Een vrouw knielt neer en raapt geduldig schelpen. Vlak naast haar zit een vrouw op een stoel. Ze kijkt recht voor zich uit. Het is een theatraal beeld. De vrouwen zijn zo dicht bij elkaar, dat hun persoonlijke ruimtes grotendeels overlappen, en tegelijk zijn ze lucht voor elkaar.

Je kunt er zo een plaatje “meid, hofdame” opplakken. Of, de gehurkte vrouw zou in pure adoratie de voeten van de andere kunnen aanraken. Nee, dat laatste niet. De zittende vrouw ziet er knap uit, dat wel. Ze heeft een mooie figuur en blonde lokken, trendy zonnebril, strak rokje, wit, hooggesloten bloesje en over elkaar geslagen benen. Maar. Ze wasemt de rigide, kille hooghartigheid uit van de slechte koningin in een kinderfilm en dat houdt mensen op afstand. De knielende vrouw heeft een kort bruin kapsel en ondanks het feit dat ze haar best gedaan heeft er keurig uit te zien, zit bij haar alles wat losser.

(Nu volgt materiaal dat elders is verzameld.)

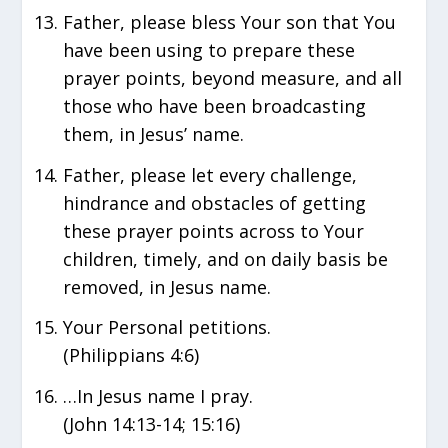
Father, please bless Your son that You
have been using to prepare these
prayer points, beyond measure, and all
those who have been broadcasting
them, in Jesus’ name.
Father, please let every challenge,
hindrance and obstacles of getting
these prayer points across to Your
children, timely, and on daily basis be
removed, in Jesus name.
Your Personal petitions.
(Philippians 4:6)
…In Jesus name I pray.
(John 14:13-14; 15:16)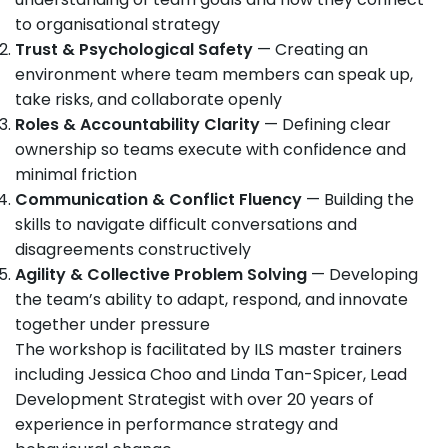
to organisational strategy
Trust & Psychological Safety
— Creating an
environment where team members can speak up,
take risks, and collaborate openly
Roles & Accountability Clarity
— Defining clear
ownership so teams execute with confidence and
minimal friction
Communication & Conflict Fluency
— Building the
skills to navigate difficult conversations and
disagreements constructively
Agility & Collective Problem Solving
— Developing
the team’s ability to adapt, respond, and innovate
together under pressure
The workshop is facilitated by ILS master trainers
including Jessica Choo and Linda Tan-Spicer, Lead
Development Strategist with over 20 years of
experience in performance strategy and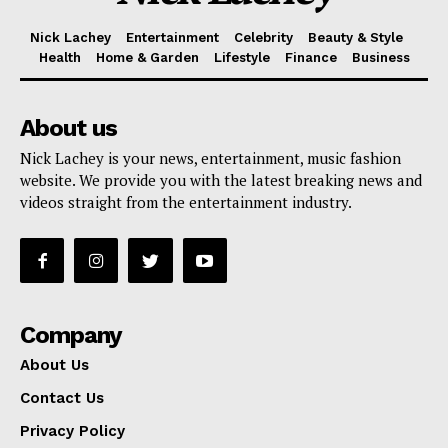
Nick Lachey
Entertainment
Celebrity
Beauty & Style
Health
Home & Garden
Lifestyle
Finance
Business
About us
Nick Lachey is your news, entertainment, music fashion
website. We provide you with the latest breaking news and
videos straight from the entertainment industry.
Company
About Us
Contact Us
Privacy Policy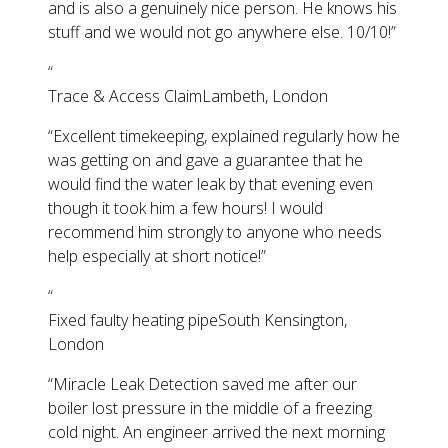
and is also a genuinely nice person. He knows his
stuff and we would not go anywhere else. 10/10!
”
“
Trace & Access Claim
Lambeth, London
“
Excellent timekeeping, explained regularly how he
was getting on and gave a guarantee that he
would find the water leak by that evening even
though it took him a few hours! I would
recommend him strongly to anyone who needs
help especially at short notice!
”
“
Fixed faulty heating pipe
South Kensington,
London
“
Miracle Leak Detection saved me after our
boiler lost pressure in the middle of a freezing
cold night. An engineer arrived the next morning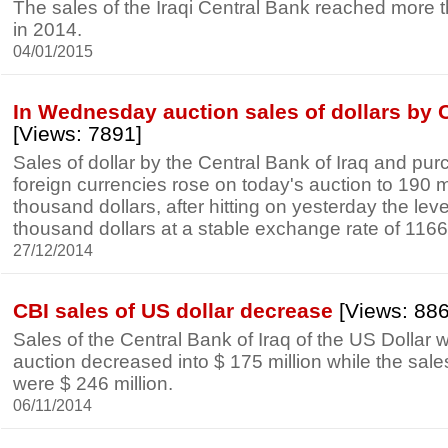
The sales of the Iraqi Central Bank reached more 
in 2014.
04/01/2015
In Wednesday auction sales of dollars by 
[Views: 7891]
Sales of dollar by the Central Bank of Iraq and pur
foreign currencies rose on today's auction to 190 m
thousand dollars, after hitting on yesterday the leve
thousand dollars at a stable exchange rate of 1166 
27/12/2014
CBI sales of US dollar decrease
[Views: 88
Sales of the Central Bank of Iraq of the US Dollar w
auction decreased into $ 175 million while the sa
were $ 246 million.
06/11/2014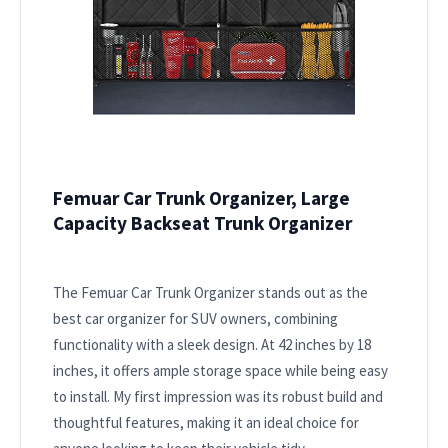
Femuar Car Trunk Organizer, Large
Capacity Backseat Trunk Organizer
The Femuar Car Trunk Organizer stands out as the
best car organizer for SUV owners, combining
functionality with a sleek design. At 42 inches by 18
inches, it offers ample storage space while being easy
to install. My first impression was its robust build and
thoughtful features, making it an ideal choice for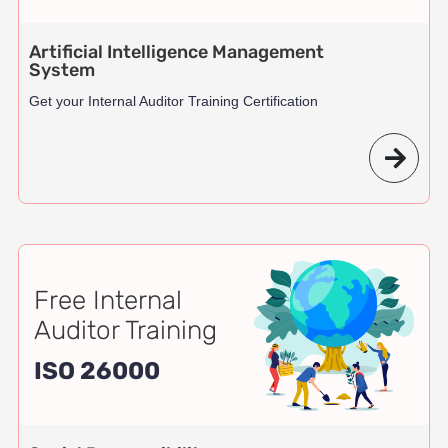
Artificial Intelligence Management
System
Get your Internal Auditor Training Certification
Free Internal
Auditor Training
ISO 26000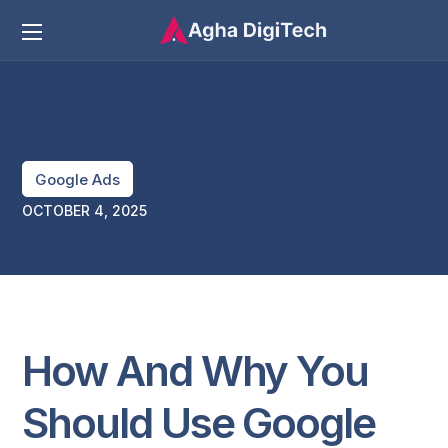
Google Ads
OCTOBER 4, 2025
How And Why You
Should Use Google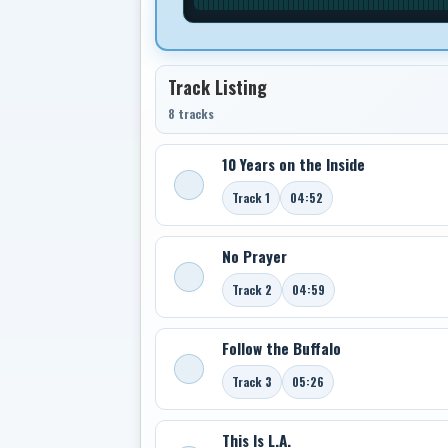
Track Listing
8 tracks
10 Years on the Inside
Track 1
04:52
No Prayer
Track 2
04:59
Follow the Buffalo
Track 3
05:26
This Is L.A.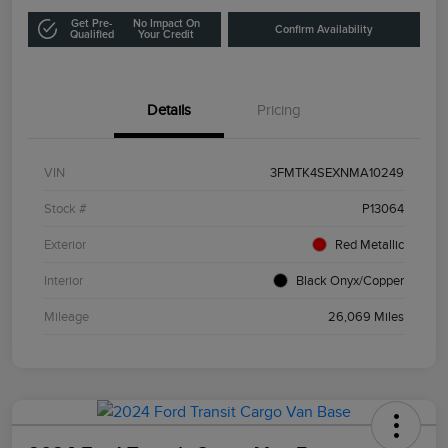
Get Pre-
No Impact On
Confirm Availability
Qualified
Your Credit
Details
Pricing
VIN
3FMTK4SEXNMA10249
Stock #
P13064
Exterior
Red Metallic
Interior
Black Onyx/Copper
Mileage
26,069 Miles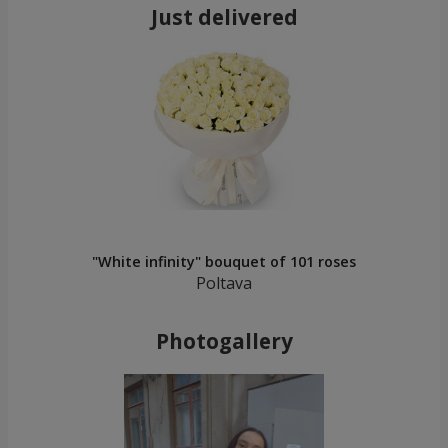
Just delivered
"White infinity" bouquet of 101 roses
Poltava
Photogallery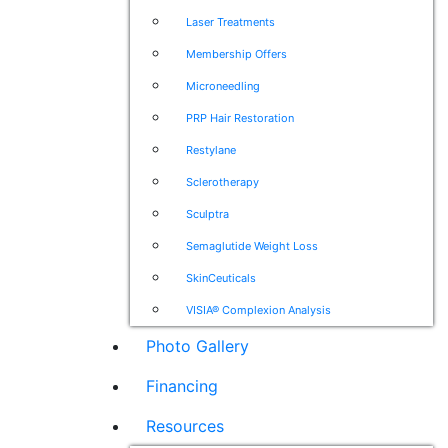
Laser Treatments
Membership Offers
Microneedling
PRP Hair Restoration
Restylane
Sclerotherapy
Sculptra
Semaglutide Weight Loss
SkinCeuticals
VISIA® Complexion Analysis
Photo Gallery
Financing
Resources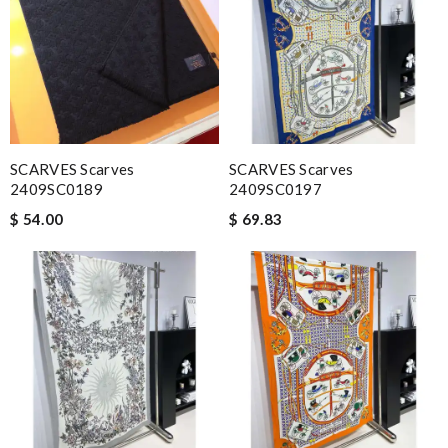
SCARVES Scarves
SCARVES Scarves
2409SC0189
2409SC0197
$ 54.00
$ 69.83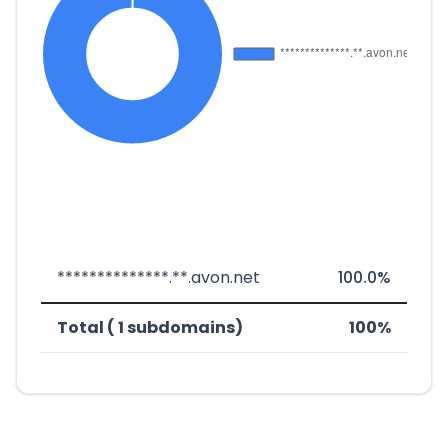
**************.**.avon.net
100.0%
Total ( 1 subdomains)
100%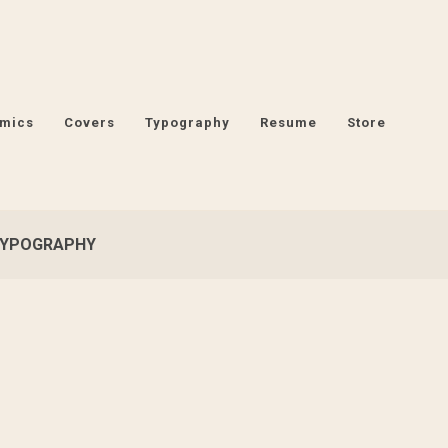
mics
Covers
Typography
Resume
Store
YPOGRAPHY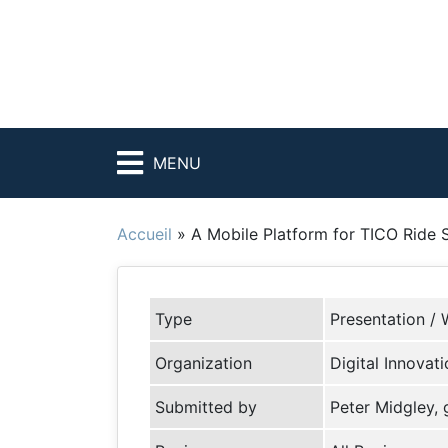
MENU
Accueil
»
A Mobile Platform for TICO Ride 
Type
Presentation / 
Organization
Digital Innovat
Submitted by
Peter Midgley,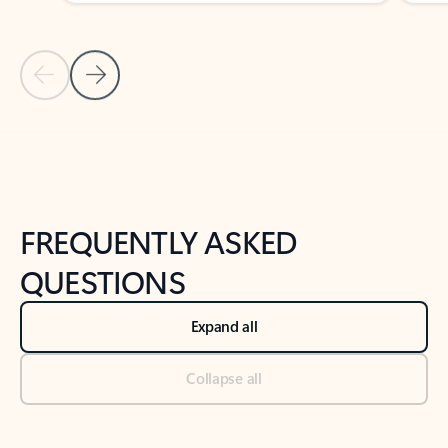
Previous Slide
Next Slide
Back to tabs
Back to NEWS AND TIPS-What's new tab section
FREQUENTLY ASKED
QUESTIONS
Expand all
Collapse all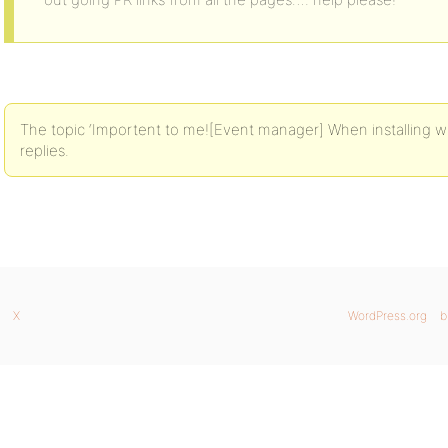
The topic ‘Importent to me![Event manager] When installing wh
replies.
X
WordPress.org
b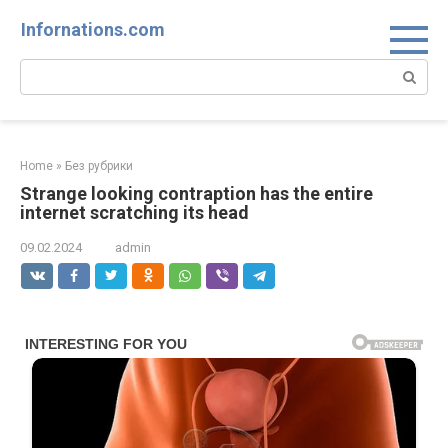
Skip
Infornations.com
to
content
Search:
Home
»
Без рубрики
Strange looking contraption has the entire
internet scratching its head
09.02.2024
admin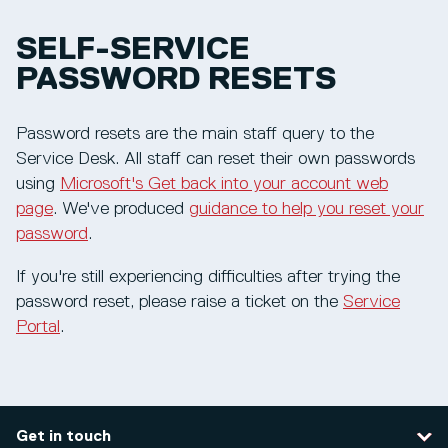
SELF-SERVICE
PASSWORD RESETS
Password resets are the main staff query to the
Service Desk. All staff can reset their own passwords
using
Microsoft's Get back into your account web
page
. We've produced
guidance to help you reset your
password
.
If you're still experiencing difficulties after trying the
password reset, please raise a ticket on the
Service
Portal
.
Get in touch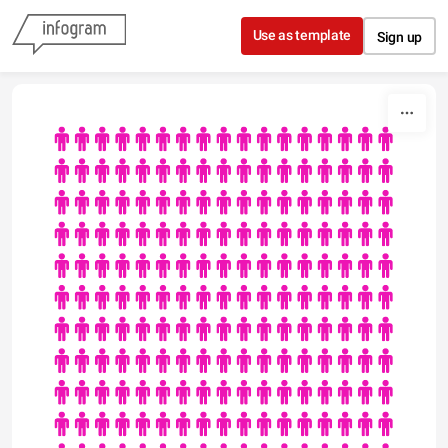
Skip to content
Use as template
Sign up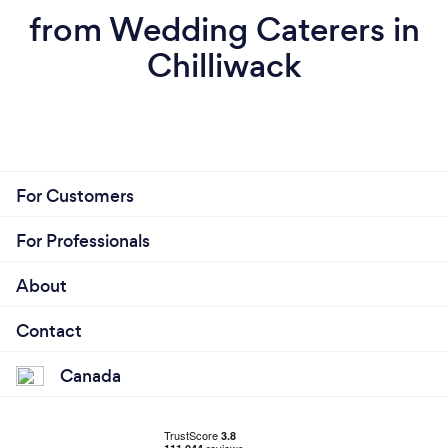
from Wedding Caterers in
Chilliwack
For Customers
For Professionals
About
Contact
Canada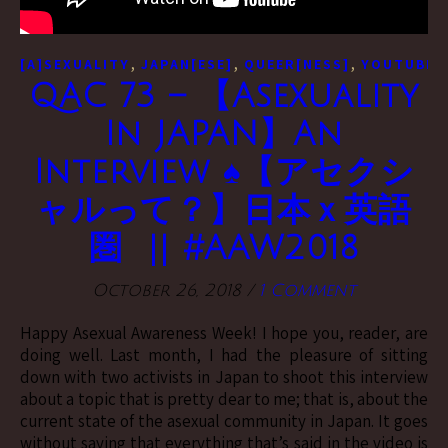
,
,
,
[A]SEXUALITY
JAPAN[ESE]
QUEER[NESS]
YOUTUBE[
QAC 73 – 【Asexuality
In JAPAN】An
Interview ♠【アセクシ
ャルって？】日本ｘ英語
圏 || #AAW2018
October 26, 2018
/
1 Comment
Happy Asexual Awareness Week! I hope you, reader, are
doing well. Last month, I had the pleasure of sitting
down with two activists in Japan to shoot this interview
about a topic that is pretty dear to me; that is, about the
current state of the asexual community in Japan. It goes
without saying that everything that’s said in the video is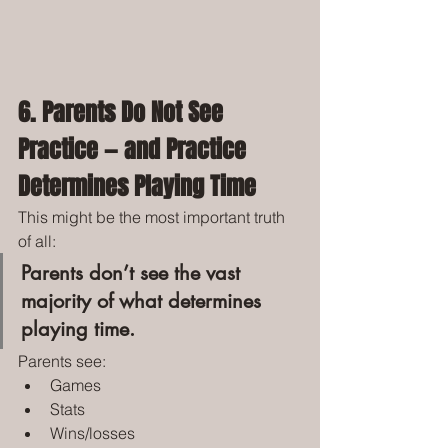
6. Parents Do Not See 
Practice — and Practice 
Determines Playing Time
This might be the most important truth 
of all:
Parents don’t see the vast 
majority of what determines 
playing time.
Parents see:
Games
Stats
Wins/losses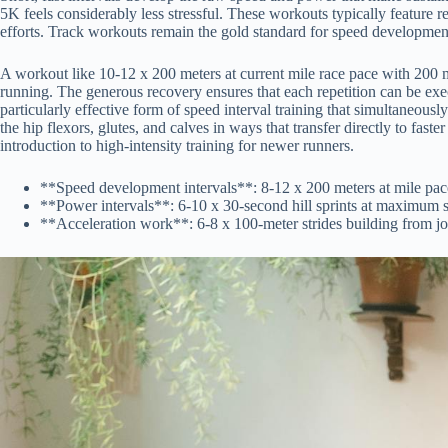
5K feels considerably less stressful. These workouts typically feature r
efforts. Track workouts remain the gold standard for speed development
A workout like 10-12 x 200 meters at current mile race pace with 200 m
running. The generous recovery ensures that each repetition can be exec
particularly effective form of speed interval training that simultaneous
the hip flexors, glutes, and calves in ways that transfer directly to fast
introduction to high-intensity training for newer runners.
**Speed development intervals**: 8-12 x 200 meters at mile pace 
**Power intervals**: 6-10 x 30-second hill sprints at maximum s
**Acceleration work**: 6-8 x 100-meter strides building from jo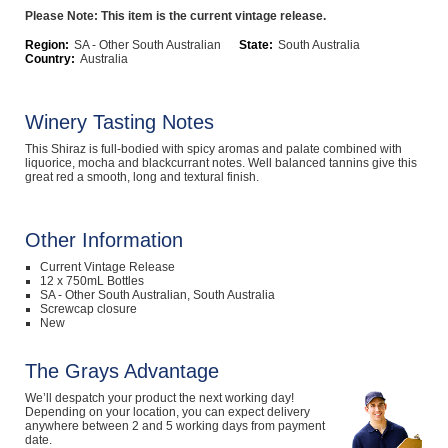
Please Note: This item is the current vintage release.
Computers, TV & Electronics
Region:
SA - Other South Australian
State:
South Australia
Country:
Australia
Business For Sale
Winery Tasting Notes
This Shiraz is full-bodied with spicy aromas and palate combined with
liquorice, mocha and blackcurrant notes. Well balanced tannins give this
great red a smooth, long and textural finish.
Jewellery & Fashion
Other Information
Current Vintage Release
12 x 750mL Bottles
SA - Other South Australian, South Australia
Screwcap closure
New
The Grays Advantage
We’ll despatch your product the next working day!
Depending on your location, you can expect delivery
anywhere between 2 and 5 working days from payment
date.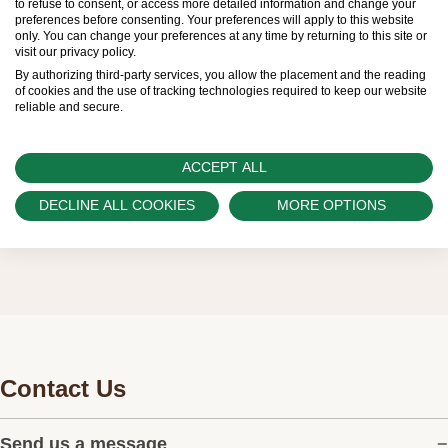
to refuse to consent, or access more detailed information and change your
preferences before consenting. Your preferences will apply to this website
regular deliveries and independently manage
only. You can change your preferences at any time by returning to this site or
visit our privacy policy.
the allocation and sales of watches to
By authorizing third-party services, you allow the placement and the reading
customers.
of cookies and the use of tracking technologies required to keep our website
reliable and secure.
Watch Palace is proud to be part of the
worldwide network of Official Rolex Retailers
ACCEPT ALL
and can provide information on the availability
DECLINE ALL COOKIES
MORE OPTIONS
of Rolex watches.
Contact Us
Send us a message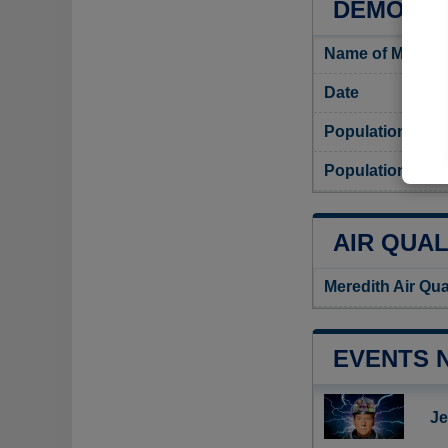
DEMOGRA
Name of Meredit
Date
Population
Population densi
AIR QUAL
Meredith Air Qua
EVENTS 
Je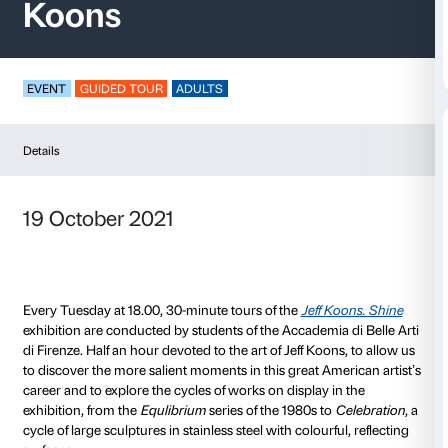
Half an Hour of Art – 
Koons
EVENT
GUIDED TOUR
ADULTS
Details
19 October 2021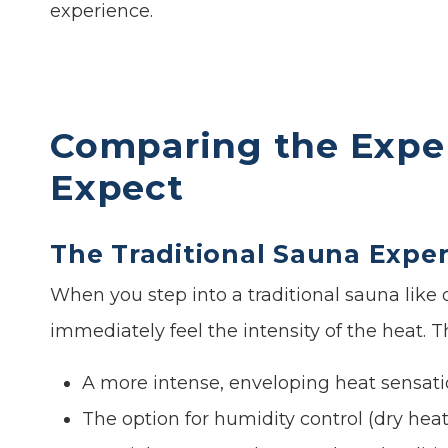
experience.
Comparing the Expe
Expect
The Traditional Sauna Expe
When you step into a traditional sauna like
immediately feel the intensity of the heat. T
A more intense, enveloping heat sensat
The option for humidity control (dry hea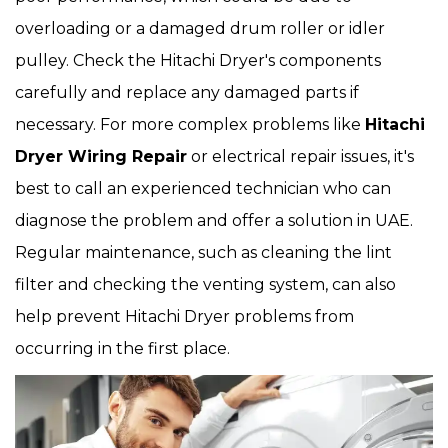
overloading or a damaged drum roller or idler
pulley. Check the Hitachi Dryer's components
carefully and replace any damaged parts if
necessary. For more complex problems like
Hitachi
Dryer Wiring Repair
or electrical repair issues, it's
best to call an experienced technician who can
diagnose the problem and offer a solution in UAE.
Regular maintenance, such as cleaning the lint
filter and checking the venting system, can also
help prevent Hitachi Dryer problems from
occurring in the first place.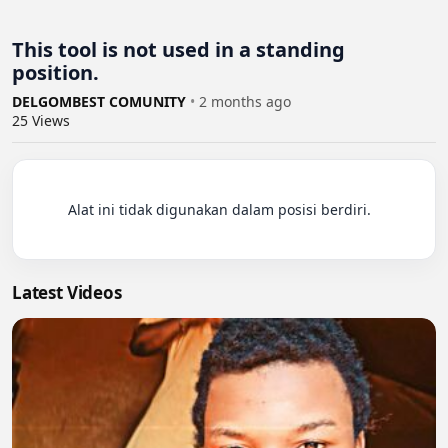
This tool is not used in a standing
position.
DELGOMBEST COMUNITY
•
2 months ago
25
Views
          Alat ini tidak digunakan dalam posisi berdiri.

Latest Videos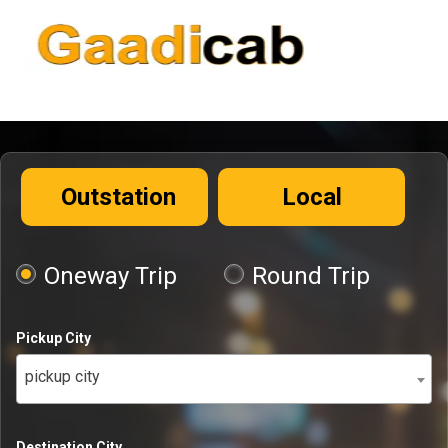
Outstation
Local
Oneway Trip
Round Trip
Pickup City
pickup city
Destination City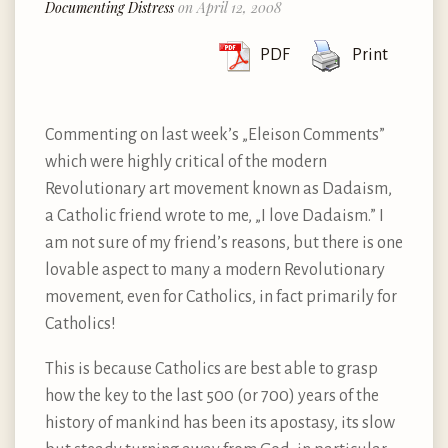
Documenting Distress
on April 12, 2008
PDF
Print
Commenting on last week’s „Eleison Comments”
which were highly critical of the modern
Revolutionary art movement known as Dadaism,
a Catholic friend wrote to me, „I love Dadaism.” I
am not sure of my friend’s reasons, but there is one
lovable aspect to many a modern Revolutionary
movement, even for Catholics, in fact primarily for
Catholics!
This is because Catholics are best able to grasp
how the key to the last 500 (or 700) years of the
history of mankind has been its apostasy, its slow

Ze verzamelt nog steeds schelpen en doet ze in een zwarte pot. Ik zit wat verderop en ben benieuwd naar het vervolg.

Ik bekijk het tafereel als zat ik op een pluchen stoel in een theaterzaal. Het wordt spannend. Hoge en lage status zijn schijnbaar overduidelijk, ware het niet dat de blonde vrouw zo verkrampt op haar stoel blijft zitten dat ze iets potsierlijks over zich krijgt. Haar gezichtsuitdrukking blijft bevroren, zoals bij een verloren gelopen toerist. Die in vakantiestemming probeert te blijven, omdat het móet, omdat het nú vakantie is. Ai, ai, naarmate de tijd verstrijkt wordt het pijnlijk duidelijk: de verstijving keldert haar. De spanningsboog van de scène bereikt zijn hoogtepunt en hop: inversie van de rollen. De boze koningin krijgt iets hulpeloos en daardoor breekbaar over zich. De knielende vrouw, heeft al rapend respect bijeengesprokkeld. Had de blonde vrouw maar een actie gehad. Dan hadden ze bijvoorbeeld met zijn tweeën schelpen kunnen rapen. Nu is het alsof de regisseur volgende twee aanwijzingen heeft gegeven: minimalistisch spel en geen contact.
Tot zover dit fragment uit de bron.